After the birth of her son, writer Karen Brody became interested in childbirth issues. She was disturbed that so many low-risk, educated women were routinely having what they called bad deliveries. An activist by nature, Brody channeled her outrage by starting research on a book. She interviewed more than one-hundred women. Along the way, she opted for a more dramatic approach.
BRODY: I started hearing the voices of these women so distinctly, I felt I needed to write it as a play.
The result is Birth.
BRODY: The play is unfortunately not filled with beautiful, empowering, my body rock's birth stories. That's because there aren't that many.
One story, however, portrays the ideal.
BRODY: Amanda has a clear connection to herself. And she grabs on to a mantra, ‘my body rocks' which is how she really pushes her baby out in a hospital with out any intervention.
'AMANDA': Here's another one. OOOOOOOWWWWWW MY BODY ROCKS. My body rocks.
But Brody says this birth is sadly atypical. And she places part of the blame on the media.
BRODY: We're bombarded with this ‘birth as entertainment image. Birth is hysterical, out of control and that is unfortunate because many women, particularly one character in the play, her first birth was like that, because that's all she saw.
The character Jillian recalls how a scene form a 1950s sitcom was all the birth education she ever had.
'JILLIAN': Have you ever seen that scene in ‘I love Lucy' where Lucy is pregnant and she decided she's in labor so she tells Desi “It's time” I love that scene. Desi starts running around shouting “It's time? You mean, it's time? And Lucy says, yes. It's time! Desi finally manages to get a taxi and then he rushes off to the hospital, forgetting Lucy. To me birth was all about the craziness.
Playwrite Brody says media and doctors' fear of malpractice have conspired to take away women's choice.
BRODY: There's layers and layers of the politics of childbirth that silence women's voices, because in the end, what they want doesn't matter.
The character Natalie, whose doctor performs an episiotomy against her wishes is an example of a mothers' lack of choice.
'NATALIE': Just before I went to push the baby's head out I felt something cold on my vagina. “NOOOOO don't cut me” I screamed. I begged. I pleaded. Please don't cut me. Please don't cut me. She cut me. My vagina will never be the same.
Companies producing Birth don't pay royalties. Each organization staging the play donates proceeds to local nonprofit organizations working to improve maternity care. Brody says last year, many performances unexpectedly sold out.

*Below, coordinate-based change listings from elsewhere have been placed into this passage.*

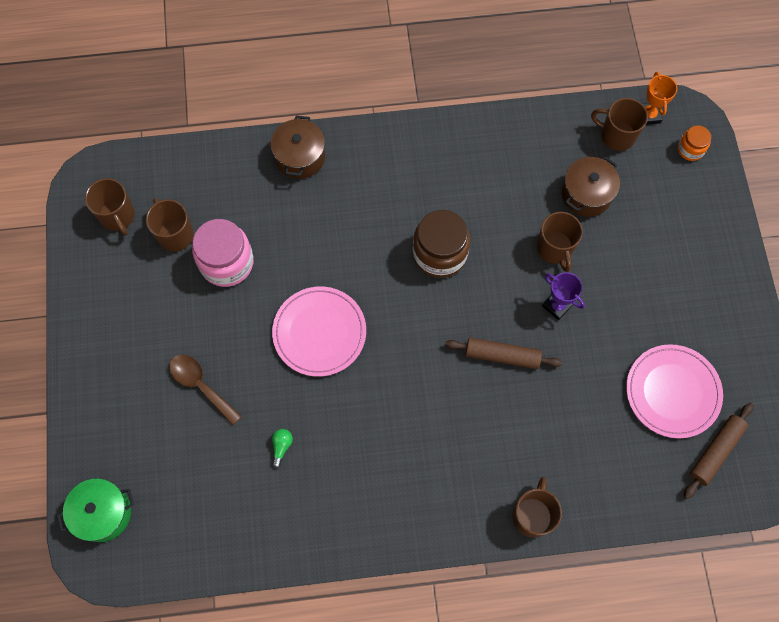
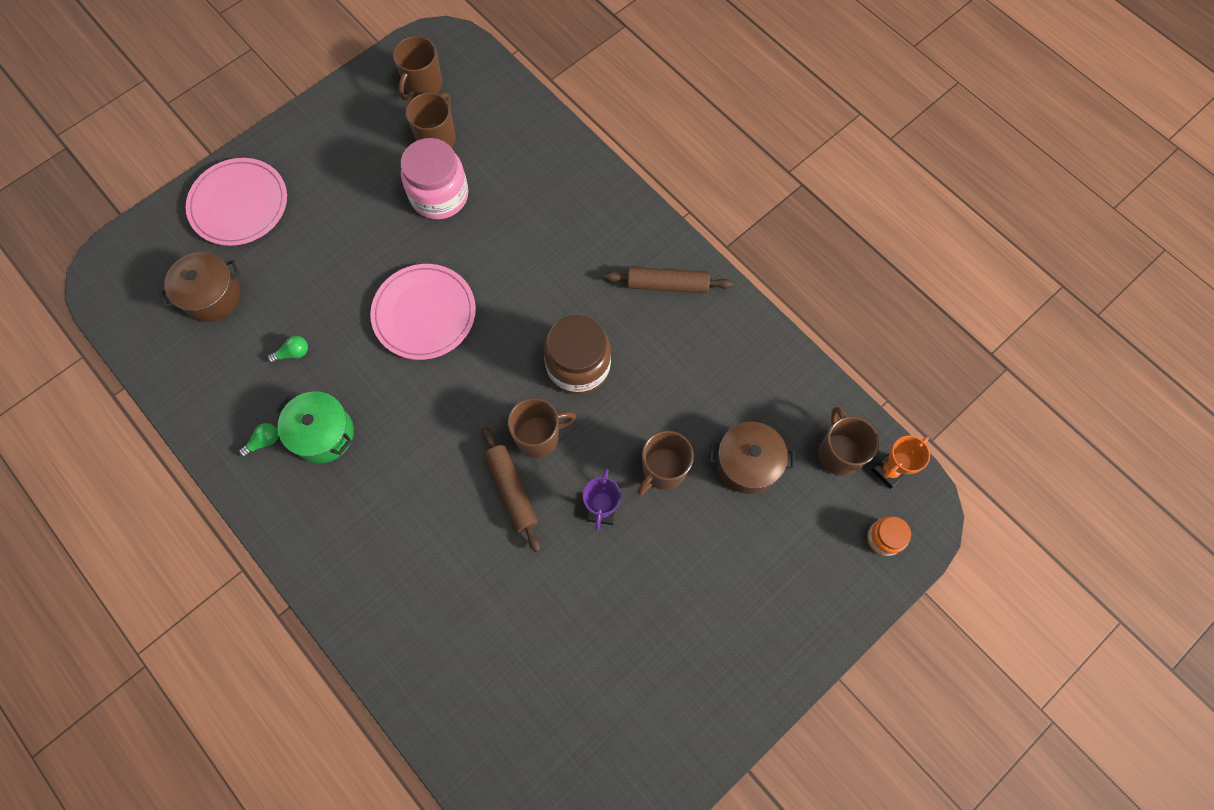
camera: 55 degrees right, 0 degrees up
(103, 513) = (147, 253): green pot -> green pot (323, 434)
(201, 386) = (309, 251): brown spoon -> none
(300, 157) = (588, 185): brown pot -> brown pot (212, 296)
(341, 510) = (264, 442): none -> green light bulb
(532, 515) = (363, 622): brown mug -> brown mug (538, 436)
(672, 392) = (587, 686): pink plate -> pink plate (239, 204)
(715, 451) = (550, 774): brown rolling pin -> brown rolling pin (667, 284)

BRODY: it felt like a movement. Every place the play went it felt like people wanted a revolution. Now we're taking the power back. The success of Birth inspired Brody to create a global organization she calls BOLD, which stands for Birth On Labor Day. In addition to staging the play Birth, the organization, also runs discussion groups, a college outreach campaign and an online book club – all working to raise awareness of maternity care issues. Performances of Birth 2007 cover the globe. Brody credits the widespread success to the hundreds of volunteers performing and producing Birth. And she believes people in the audience will ultimately carry the message forward and help the BOLD mission succeed in making maternity care mother-friendly, worldwide.
I'm Kristina Stevens, Chicago Public Radio.